Avec l’abandon des supplices, avec la transformation de la peine de mort jusqu’à son abolition, avec la fermeture des bagnes — la sanction pénale connaît sa révolution. Aucune peine n’est prononcée sur le corps. Plus personne n’est condamné à être violenté directement dans son corps. L’incarcération s’organise, en principe, autour du corps et non sur lui, même si les violences qui se déroulent dans le silence des prisons ressemblent à un véritable retour du refoulé de la vengeance. Sans doute y a-t-il de l’hypocrisie à protéger le corps dans l’énoncé de la sanction, puis à l’abandonner à de nouveaux sévices dans le lieu même où la peine est purgée. Il n’en demeure pas moins qu’au regard des siècles le paysage judiciaire lentement s’améliore. Si des fautes — si graves soient-elles — commises par des adultes appellent des sanctions qui s’interdisent de porter atteinte au corps, pourquoi ces fautes de détail qui ne sont pas des fautes et qu’on appelle des bêtises vaudraient à leurs auteurs des coups ? Puisqu’on ne doit plus frapper quiconque, quoi qu’il ait fait — pourquoi frapperait-on ses enfants ? Le corps des petits a-t-il moins besoin de protection que celui des grands ? C’est oublier qu’un mineur se définit précisément par la nécessité qu’il y a de le protéger. Pourquoi la sanction physique lui serait-elle réservée, alors que les châtiments corporels sont interdits pour les majeurs ? Puisque la sanction pénale évolue, pourquoi ne pas faire évoluer concouramment les sanctions familiales ? Faut-il être plus royaliste que la République ? La maltraitance n’est jamais que la prolongation des anciens supplices royaux dans le champ de la vie familiale. Elle est comme une survivance politique des systèmes de domination qui auraient trouvé refuge dans l’espace privé de certaines familles.
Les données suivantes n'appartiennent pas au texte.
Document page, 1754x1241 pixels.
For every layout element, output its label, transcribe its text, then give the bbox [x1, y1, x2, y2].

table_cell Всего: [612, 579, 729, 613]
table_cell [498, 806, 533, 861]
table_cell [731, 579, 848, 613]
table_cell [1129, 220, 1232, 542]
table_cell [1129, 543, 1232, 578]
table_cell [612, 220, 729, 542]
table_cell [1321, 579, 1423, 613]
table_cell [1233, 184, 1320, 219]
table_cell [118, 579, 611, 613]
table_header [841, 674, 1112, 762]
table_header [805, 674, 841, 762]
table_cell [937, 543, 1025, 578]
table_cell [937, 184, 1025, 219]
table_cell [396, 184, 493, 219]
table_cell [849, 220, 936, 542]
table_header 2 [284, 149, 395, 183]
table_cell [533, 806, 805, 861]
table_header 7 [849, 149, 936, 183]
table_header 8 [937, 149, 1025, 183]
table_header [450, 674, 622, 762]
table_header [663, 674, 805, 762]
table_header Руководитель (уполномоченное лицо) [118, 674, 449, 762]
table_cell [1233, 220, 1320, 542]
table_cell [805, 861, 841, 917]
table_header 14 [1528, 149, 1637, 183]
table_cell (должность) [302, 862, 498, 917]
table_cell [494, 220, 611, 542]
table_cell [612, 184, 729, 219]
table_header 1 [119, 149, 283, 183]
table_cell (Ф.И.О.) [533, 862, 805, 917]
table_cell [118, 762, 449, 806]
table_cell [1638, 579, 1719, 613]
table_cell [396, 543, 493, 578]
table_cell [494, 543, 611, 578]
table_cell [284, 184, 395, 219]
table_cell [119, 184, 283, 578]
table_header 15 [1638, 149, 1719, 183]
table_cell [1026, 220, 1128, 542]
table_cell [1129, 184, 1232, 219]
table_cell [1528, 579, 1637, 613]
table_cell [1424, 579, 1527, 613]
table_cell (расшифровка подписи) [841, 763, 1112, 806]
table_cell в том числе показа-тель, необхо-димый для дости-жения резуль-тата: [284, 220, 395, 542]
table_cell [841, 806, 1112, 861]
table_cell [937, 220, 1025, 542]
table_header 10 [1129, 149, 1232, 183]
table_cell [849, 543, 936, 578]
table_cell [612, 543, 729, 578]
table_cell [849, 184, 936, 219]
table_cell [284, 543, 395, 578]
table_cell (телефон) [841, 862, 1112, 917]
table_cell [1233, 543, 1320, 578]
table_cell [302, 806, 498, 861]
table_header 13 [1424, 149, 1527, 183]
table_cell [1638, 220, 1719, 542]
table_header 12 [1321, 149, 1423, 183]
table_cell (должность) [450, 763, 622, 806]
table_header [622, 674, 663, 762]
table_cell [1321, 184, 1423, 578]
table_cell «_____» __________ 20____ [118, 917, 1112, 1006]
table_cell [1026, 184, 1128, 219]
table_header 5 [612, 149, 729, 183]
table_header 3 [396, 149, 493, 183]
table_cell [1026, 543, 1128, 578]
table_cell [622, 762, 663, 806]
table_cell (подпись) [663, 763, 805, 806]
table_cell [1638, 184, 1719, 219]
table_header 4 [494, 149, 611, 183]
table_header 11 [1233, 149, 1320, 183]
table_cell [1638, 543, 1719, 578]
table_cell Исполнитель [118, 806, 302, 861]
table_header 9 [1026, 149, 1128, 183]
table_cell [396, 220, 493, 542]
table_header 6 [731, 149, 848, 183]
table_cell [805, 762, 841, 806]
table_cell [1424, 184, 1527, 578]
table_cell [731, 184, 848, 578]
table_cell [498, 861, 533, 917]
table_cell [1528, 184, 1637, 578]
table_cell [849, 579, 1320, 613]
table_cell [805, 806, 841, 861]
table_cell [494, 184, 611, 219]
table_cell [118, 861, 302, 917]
Quant à la valeur expiatoire de la souffrance, c’est une idée qui elle aussi recule, en même temps que la notion de péché originel cède du terrain. Le corps n’est plus ce lieu fantasmatique de la faute qui obsédait la plupart des théologiens du temps jadis. Comme il n’est plus le coupable tout trouvé et qu’on ne le considère plus comme la terre d’élection du mal, il n’y a plus lieu de chasser de ses fibres la souillure censée s’y nicher. Il n’y a donc plus lieu de le battre — et à force de n’être plus battu, il dévoile son innocence. La souffrance perd son aura théologique, et dans le même mouvement la violence qui la provoquait perd ses entrées et ses lettres de créances. Les justificatifs se désagrègent, les cautions se diluent, les couvertures s’étiolent. L’absolutisme, le supplice et l’expiation étaient les parrains théoriques de la violence éducative. Sans leur soutien, elle ne peut plus que battre en retraite. Son reflux met au jour son noyau dur, la maltraitance, qui désormais ne peut plus se cacher. Il est alors possible d’en démonter les mécanismes afin de réduire progressivement ce qui s’apparente à nos yeux à des poches de barbarie.